Thanks, I've increased it to 30 secs now.

rstrouse commented 1 year ago

Let me know how all of this is working. I have a suspicion that the Elfin doesn't properly respond to the FIN packets for the socket. It simply waits to see if there is any activity on the socket and drops it over time. This means that it never cleans up old dead sockets and I can imagine that it simply has a limit to the number of active sockets. So it keeps sending on the inactive socket and doesn't release it for the new socket.

In the last set of updates I forced a FIN to the socket on drop.

mguinness commented 1 year ago

It's been running fine since I last commented, the RS485 port stays open. Hoping that changes to timeouts for client and server made a difference.

The admin web interface still only partially loads which was previously mentioned in a post on TFP.

However I can still restart the Elfin device remotely with the following that calls the admin web server.

curl -H 'Authorization: Basic YWRtaW46YWRtaW4=' -H 'Content-Type: application/json' -d 'msg={"CID":20003,"PL":{}}' http://192.168.1.205/cmd

rstrouse commented 1 year ago

Cool. Serial communications are by nature processor bound since they require a timing thread. I would guess that there is only one thread on that little device with very limited resources. I might expect that reading the port buffer takes priority over all else.

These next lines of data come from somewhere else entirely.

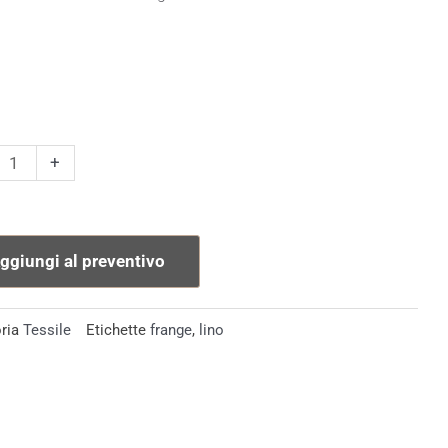
iolo
+
e
ioni
ggiungi al preventivo
tà
ria
Tessile
Etichette
frange
,
lino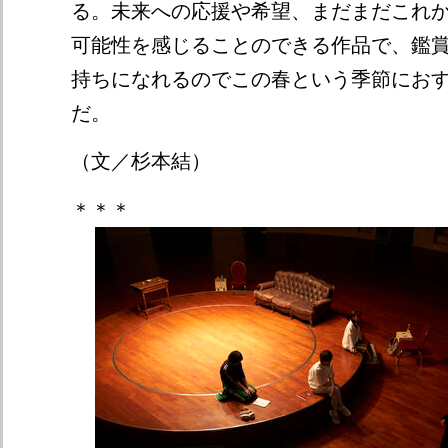
る。未来への応援や希望、まだまだこれ
可能性を感じることのできる作品で、鑑
持ちになれるのでこの春という季節におす
だ。
（文／杉本結）
＊＊＊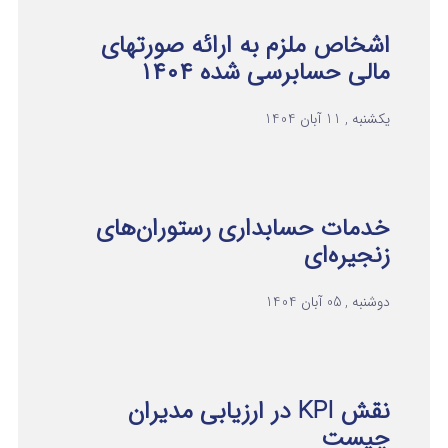
اشخاص ملزم به ارائه صورتهای
مالی حسابرسی شده ۱۴۰۴
یکشنبه , 11 آبان 1404
خدمات حسابداری رستوران‌های
زنجیره‌ای
دوشنبه , 05 آبان 1404
نقش KPI در ارزیابی مدیران
چیست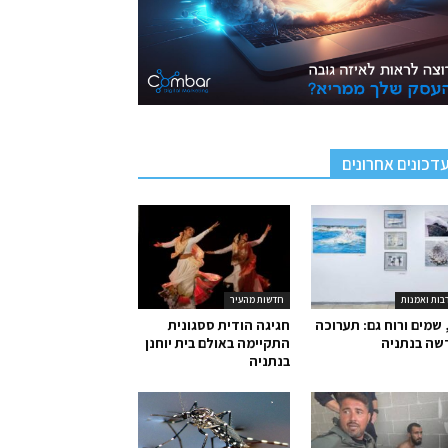
דכונים אחרונים
בות ואמנות
חדשות מהעיר
 שמים ורוח גם: תערוכה
חגיגה הודית ססגונית
שה בנתניה
התקיימה באולם בית יוחנן
בנתניה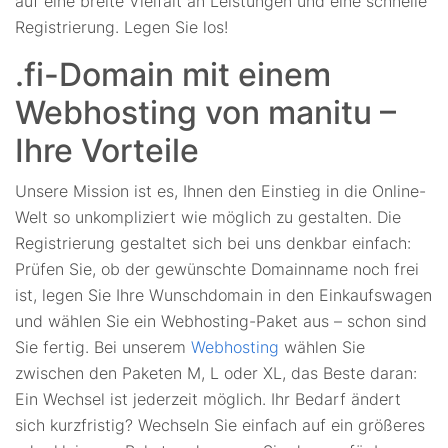
auf eine breite Vielfalt an Leistungen und eine schnelle
Registrierung. Legen Sie los!
.fi-Domain mit einem
Webhosting von manitu –
Ihre Vorteile
Unsere Mission ist es, Ihnen den Einstieg in die Online-
Welt so unkompliziert wie möglich zu gestalten. Die
Registrierung gestaltet sich bei uns denkbar einfach:
Prüfen Sie, ob der gewünschte Domainname noch frei
ist, legen Sie Ihre Wunschdomain in den Einkaufswagen
und wählen Sie ein Webhosting-Paket aus – schon sind
Sie fertig. Bei unserem
Webhosting
wählen Sie
zwischen den Paketen M, L oder XL, das Beste daran:
Ein Wechsel ist jederzeit möglich. Ihr Bedarf ändert
sich kurzfristig? Wechseln Sie einfach auf ein größeres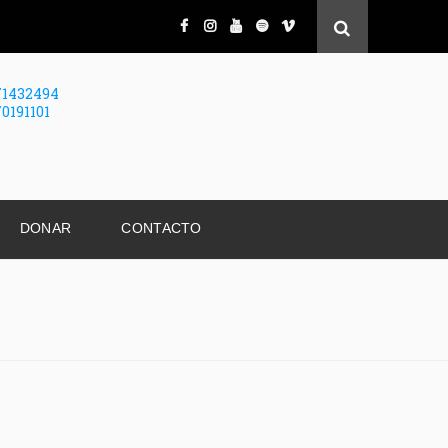
71432494
70191101
DONAR
CONTACTO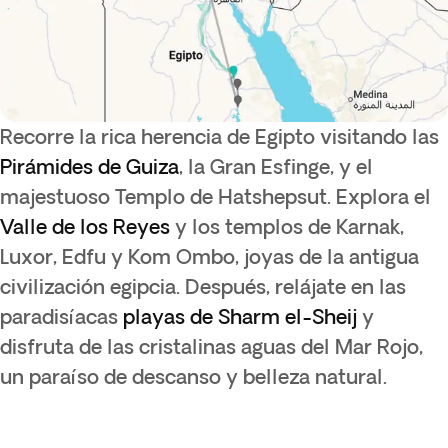
Recorre la rica herencia de Egipto visitando las
Pirámides de Guiza
, la Gran Esfinge, y el
majestuoso Templo de Hatshepsut. Explora el
Valle de los Reyes
y los templos de Karnak,
Luxor, Edfu y Kom Ombo, joyas de la antigua
civilización egipcia. Después, relájate en las
paradisíacas
playas de Sharm el-Sheij
y
disfruta de las cristalinas aguas del Mar Rojo,
un paraíso de descanso y belleza natural.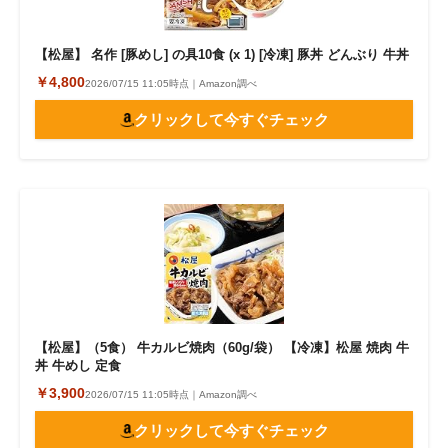
【松屋】 名作 [豚めし] の具10食 (x 1) [冷凍] 豚丼 どんぶり 牛丼
￥4,800
2026/07/15 11:05時点｜Amazon調べ
クリックして今すぐチェック
【松屋】（5食） 牛カルビ焼肉（60g/袋） 【冷凍】松屋 焼肉 牛
丼 牛めし 定食
￥3,900
2026/07/15 11:05時点｜Amazon調べ
クリックして今すぐチェック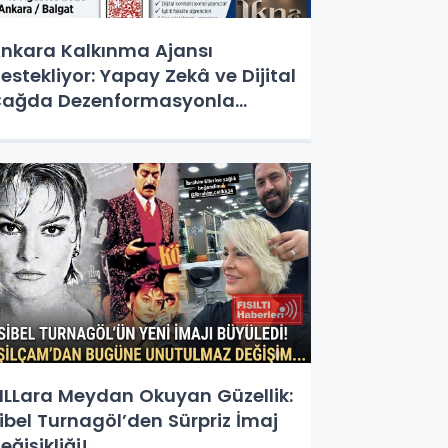
nkara Kalkınma Ajansı
estekliyor: Yapay Zekâ ve Dijital
ağda Dezenformasyonla
ücadele Kapasite Geliştirme
ğitimi Başlıyor!
ILLara Meydan Okuyan Güzellik:
ibel Turnagöl’den Sürpriz İmaj
eğişikliği!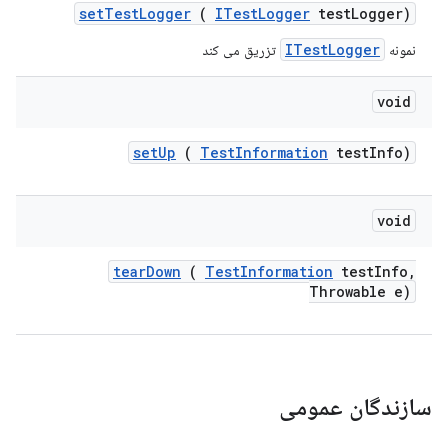
set
Test
Logger
(
ITest
Logger
test
Logger)
ITestLogger
نمونه
تزریق می کند
void
set
Up
(
Test
Information
test
Info)
void
tear
Down
(
Test
Information
test
Info
,
Throwable e)
سازندگان عمومی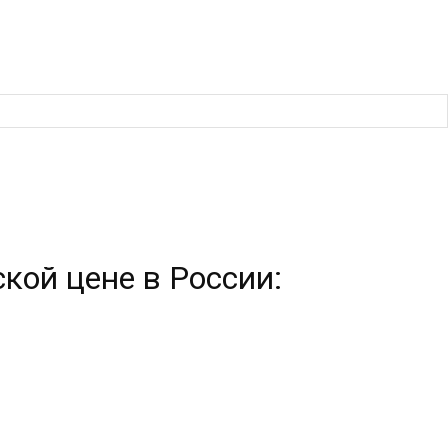
кой цене в России: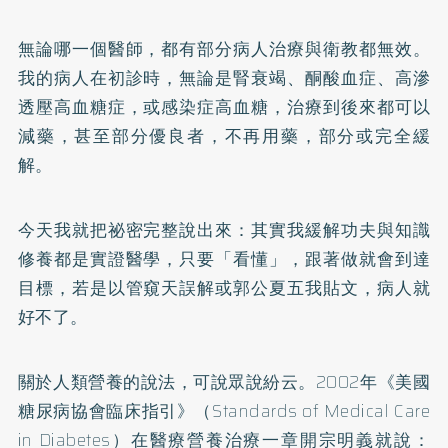
無論哪一個醫師，都有部分病人治療與衛教都無效。
我的病人在初診時，無論是腎衰竭、酮酸血症、高滲
透壓高血糖症，或感染症高血糖，治療到後來都可以
減藥，甚至部分優良者，不再用藥，部分或完全緩
解。
今天我就把祕密完整說出來：其實我緩解功夫與知識
修養都是實證醫學，只要「看懂」，跟著做就會到達
目標，若是以管窺天誤解或郭公夏五我貼文，病人就
好不了。
關於人類營養的說法，可說眾說紛云。2002年《美國
糖尿病協會臨床指引》（Standards of Medical Care
in Diabetes）在醫療營養治療一章開宗明義就說：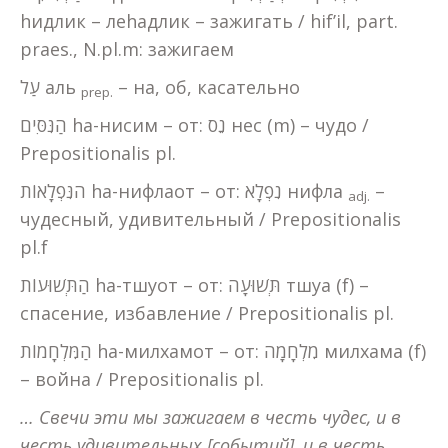
hидлик – леhадлик – зажигать / hif’il, part.
praes., N.pl.m: зажигаем
עַל аль
– на, об, касательно
prep
.
הַנִּסִּים hа-нисим – от: נֵס нес (m) – чудо /
Prepositionalis pl.
הנִּפְלָאוֹת hа-нифлаот – от: נִפְלָא нифла
–
adj
.
чудесный, удивительный / Prepositionalis
pl.f
הַתְּשׁוּעוֹת hа-тшуот – от: תְּשׁוּעָה тшуа (f) –
спасение, избавление / Prepositionalis pl.
הַמִּלְחָמוֹת hа-милхамот – от: מִלְחָמָה милхама (f)
– война / Prepositionalis pl.
… Свечи эти мы зажигаем в честь чудес, и в
честь удивительных [событий], и в честь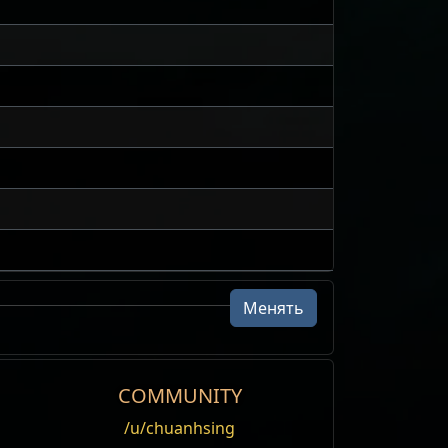
Менять
COMMUNITY
/u/chuanhsing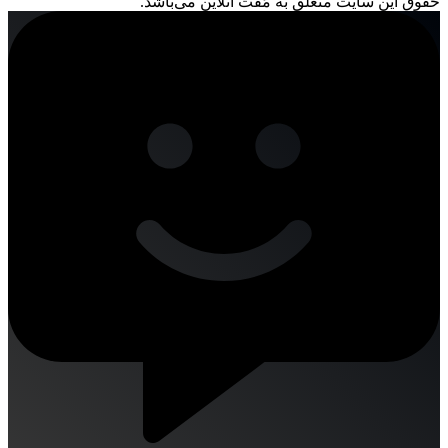
حقوق این سایت متعلق به مُفت آنلاین می‌باشد.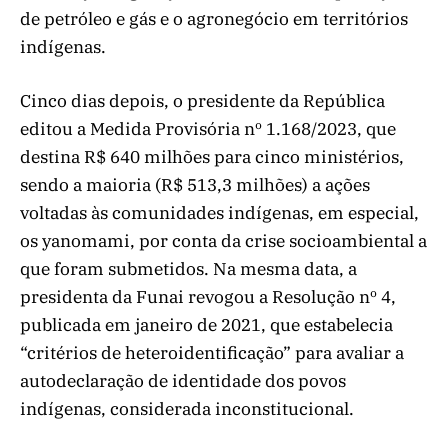
de petróleo e gás e o agronegócio em territórios
indígenas.
Cinco dias depois, o presidente da República
editou a Medida Provisória nº 1.168/2023, que
destina R$ 640 milhões para cinco ministérios,
sendo a maioria (R$ 513,3 milhões) a ações
voltadas às comunidades indígenas, em especial,
os yanomami, por conta da crise socioambiental a
que foram submetidos. Na mesma data, a
presidenta da Funai revogou a Resolução nº 4,
publicada em janeiro de 2021, que estabelecia
“critérios de heteroidentificação” para avaliar a
autodeclaração de identidade dos povos
indígenas, considerada inconstitucional.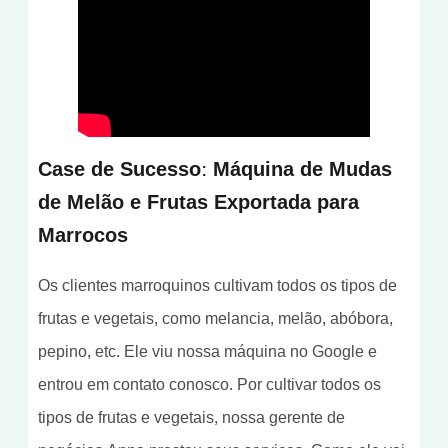
Case de Sucesso: Máquina de Mudas
de Melão e Frutas Exportada para
Marrocos
Os clientes marroquinos cultivam todos os tipos de
frutas e vegetais, como melancia, melão, abóbora,
pepino, etc. Ele viu nossa máquina no Google e
entrou em contato conosco. Por cultivar todos os
tipos de frutas e vegetais, nossa gerente de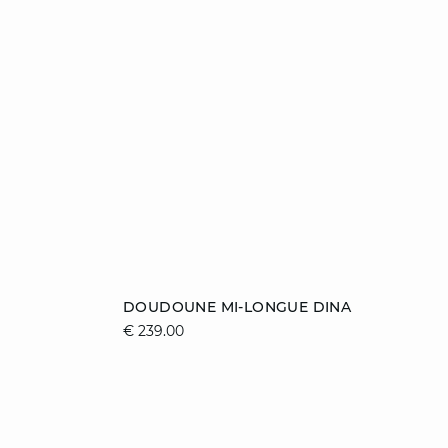
e
toevoegen aan winkelmandje
DOUDOUNE MI-LONGUE DINA
€ 239.00
38
34
36
38
40
42
44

Setting the TCP server to 300 probably triggers the device to destroy dead sockets periodically which also frees up resources. Increasing the njsPC timeout to 30 seconds also probably helps if the response is tardy. I also added a FIN broadcast even if the port has been dead after the timeout. Maybe that is in play to close the half-open side on the device. It was half open because it was still sending bytes on the socket even though it couldn't receive any.

I'm going to close this for now and if you have any other further issues open a new issue and reference this one.